Wireless innovations Next-generation
Online Workshop (WiNOW)
3-6 November, 2025 // Virtual
Haejoon Jung
Kyung Hee University
Haejoon Jung received the Ph.D. degree from the Georgia Institute of Technology (Georgia Tech), Atlanta, GA, USA, in 2014. From 2014 to 2016, he was a Wireless Systems Engineer at Apple, Cupertino, CA, USA. From 2016 to 2021, he was with Incheon National University, Incheon, South Korea. Since September 2021, he has been with the Department of Electronic Engineering, Kyung Hee University, as a Full Professor. His research interests include communication theory, wireless communications, and wireless power transfer. He was a recipient of the Haedong Young Scholar Award from the Korean Institute of Communications and Information Sciences (KICS) in 2022 and a co-recipient of the IEEE/KICS Journal of Communications and Networks (JCN) Best Paper Award in 2024. He serves as an Editor for IEEE Communications Surveys & Tutorials, IEEE Transactions on Communications, IEEE Transactions on Vehicular Technology, IEEE、Transactions on Aerospace and Electronic Systems, IEEE Communications Letters, IEEE Wireless Communications Letters, and ICT Express.
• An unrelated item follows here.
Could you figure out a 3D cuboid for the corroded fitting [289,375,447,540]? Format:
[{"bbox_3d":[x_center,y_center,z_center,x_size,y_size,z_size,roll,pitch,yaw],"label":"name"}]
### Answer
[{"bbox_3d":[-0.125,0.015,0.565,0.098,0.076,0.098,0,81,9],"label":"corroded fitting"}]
Talk Title: Secure Over-the-Air Computation with Distributed Null-Steering Beamformer
Over-the-air computation (AirComp) enables spectral-efficient aggregation of information in large Internet of Things (IoT) systems by utilizing the inherent signal superposition property of wireless channels. However, real-world implementations AirComp systems are vulnerable to practical imperfections, such as the erroneous estimation of channel state information (CSI) and receiver location information (LI). These impairments can significantly degrade AirComp network performance and compromise physical layer security (PLS) measures. Therefore, in this talk, we consider distributed null-steering as a PLS technique for three-dimensional (3D) UAV-enabled AirComp systems and analyze the impact of imperfect CSI and LI estimation errors on the performance of distributed null-steering-based PLS in AirComp networks. Additionally, we emphasize the effectiveness of null-steering-based PLS techniques in AirComp networks and the sensitivity of related parameters. Furthermore, our findings demonstrate the system efficiency requirements regarding CSI and LI errors to ensure secure and reliable AirComp communication.